I live in NZ.
Note MPR's advice and carefully consider whether this trip is liable to be "the exception that proves the rule" -there are enough scenes in NZ where the photos of a lifetime cry out for the long lens.
As Olin says - NZ is relatively small, but what this means in reality is that frequently have a vast range of 'photo opportunities' presented to you.

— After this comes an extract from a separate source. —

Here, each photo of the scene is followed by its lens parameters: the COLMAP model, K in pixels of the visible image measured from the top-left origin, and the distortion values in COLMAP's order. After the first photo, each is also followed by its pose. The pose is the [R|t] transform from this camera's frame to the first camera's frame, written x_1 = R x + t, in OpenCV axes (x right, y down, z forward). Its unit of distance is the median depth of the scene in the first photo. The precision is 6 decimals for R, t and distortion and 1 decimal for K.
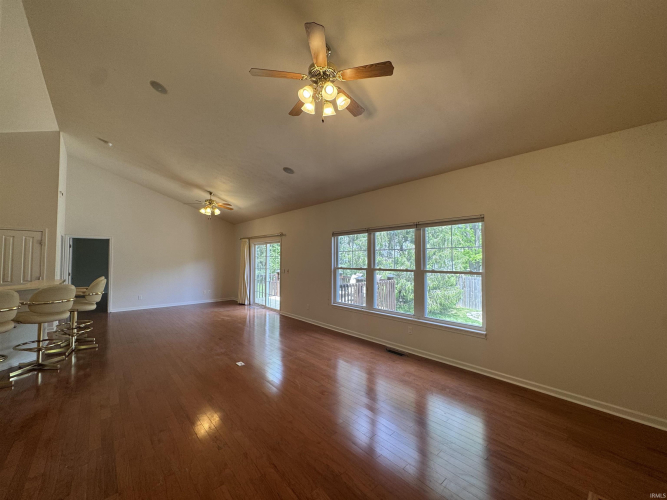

At full zoom of your ...70mm amd ...300mm lenses the area difference covered is (300/70)^2 = over 18:1 (or about 13:1 at 250/70 if you avoid the very extreme lower quality end of the Tamron). There will almost certainly be times when being able to photograph say 10% of the area covered by your 17-70.
Unless you are going to pass up all photo opportunities outside your normal range, in your position I'd add the Tamron to what you propose. The difference in weight is not vast. NZ is generally secure enough that a lens left in a car boot when hiking is much more likely than not to survive the journey. Car breakins do happen, but in 40+ years of driving in NZ neither I or my family have experienced a car break-in while travelling. (I've had several car windows broken when the car was parked on my property).

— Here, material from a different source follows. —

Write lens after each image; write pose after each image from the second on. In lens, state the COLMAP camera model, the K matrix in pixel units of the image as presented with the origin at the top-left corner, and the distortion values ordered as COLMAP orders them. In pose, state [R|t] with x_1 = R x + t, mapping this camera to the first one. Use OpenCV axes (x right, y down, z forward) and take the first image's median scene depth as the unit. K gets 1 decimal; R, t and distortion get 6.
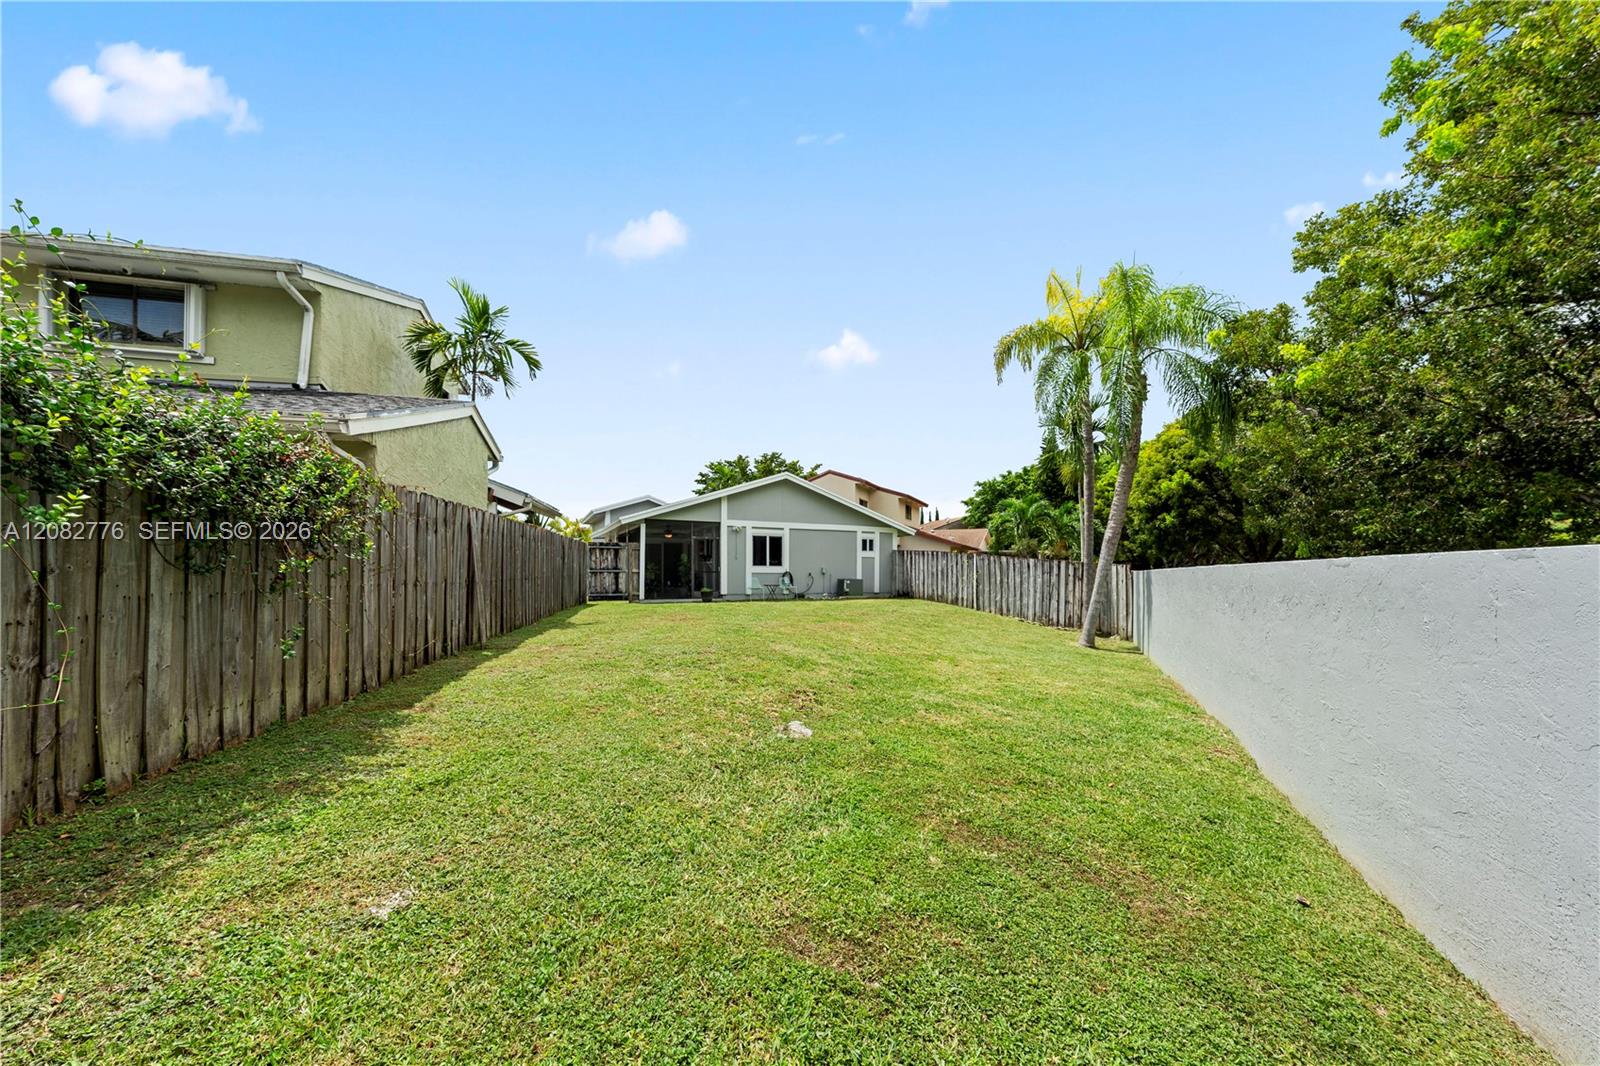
lens RADIAL K [[558.3, 0, 800.0], [0, 558.3, 533.0], [0, 0, 1]] dist [-0.002047, -0.000160]
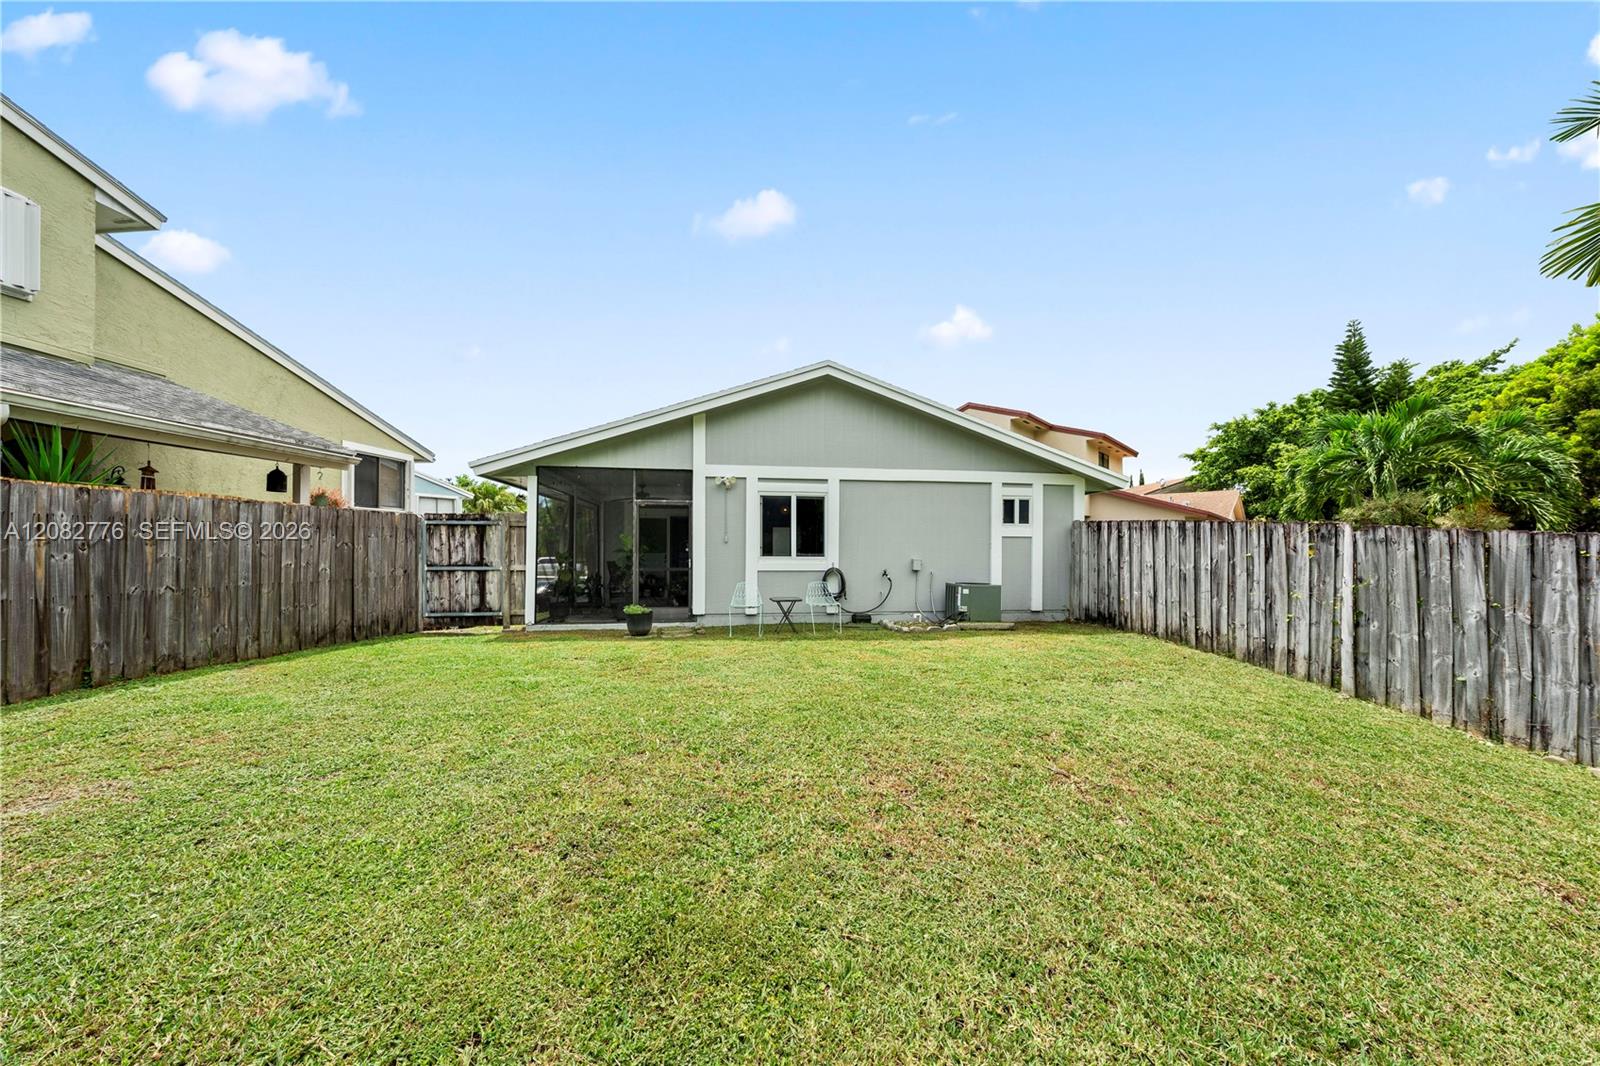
lens RADIAL K [[558.3, 0, 800.0], [0, 558.3, 533.0], [0, 0, 1]] dist [-0.002047, -0.000160]
pose [[0.955496, -0.011182, -0.294791, 0.090602], [0.021790, 0.999227, 0.032725, 0.021836], [0.294197, -0.037692, 0.955001, 0.520803]]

Why you need the long lens :-)
The image below is too dark at the size seen below to make the point well.
The larger version viewable by direct on imgur access does it better
This is a 6 megapixel photo taken 7 years ago with A Minolta 7D DSLR. I chose it because it was taken at 200mm. It's a view across Auckland harbour from near my home. The right hand image is the same image scaled down by a factor of 70mm/200mm = 35% linearly or 12.25% (= 0.35^2) of the area. Foot zoom does not work here - unless you swim really well and have a waterproof camera - and then you miss the shoreline reflections and the angle changes and ... . ie no matter what the ground in between was like, the image would change if you moved position. If you were by a roadside and there was a glorious NZ landscape afar off, you will often not be able to get closer. There is so much that you might be able to do with a long lens that now you have read this, if you leave it at home, you will regret doing so forever :-).

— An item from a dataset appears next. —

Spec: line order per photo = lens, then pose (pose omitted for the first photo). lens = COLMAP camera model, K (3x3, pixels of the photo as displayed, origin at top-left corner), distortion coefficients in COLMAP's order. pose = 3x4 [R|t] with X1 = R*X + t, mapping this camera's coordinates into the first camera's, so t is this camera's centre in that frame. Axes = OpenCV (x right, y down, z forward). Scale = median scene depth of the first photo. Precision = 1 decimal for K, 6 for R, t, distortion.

70 mm / 210 mm comparison:
I took this photo this afternoon specifically to address this question. Taken "at a venture" from a car at 100 kph. No claims made as to photographic merit OR the crops, whose size is set by the example requirements. I use 210mm as it is less than the full available 250mm, as quality usually drops at full zoom. Also as 210/70 = 3:1 it makes compsido
This is a view across Auckland harbour to the city from a car on a motorway. You can't stop, you can't move closer and even the framing is decided mainly by the situation. If the 70mm and 210mm shots were full APSC frame then the content in the 210mm image would be vastly superior.
The top left photo is the whole frame at 200mm on an APSC DSLR (Sony A77).
The 3 crops A B C are 1/3 the width and 1/3 the height of the original so would be the whole frame if the scene had been photographed at 210 mm. The 3 crops were aligned to approximately surround differing and significant parts of the scene. If actually cropping or framing to suit content material enclosed would probably vary somewhat and the right hand crop may have been extended out of the frame to the right to include the whole fleet of boats. Rectangles shown are fitted by eye to match the crops and may be a few pixels out.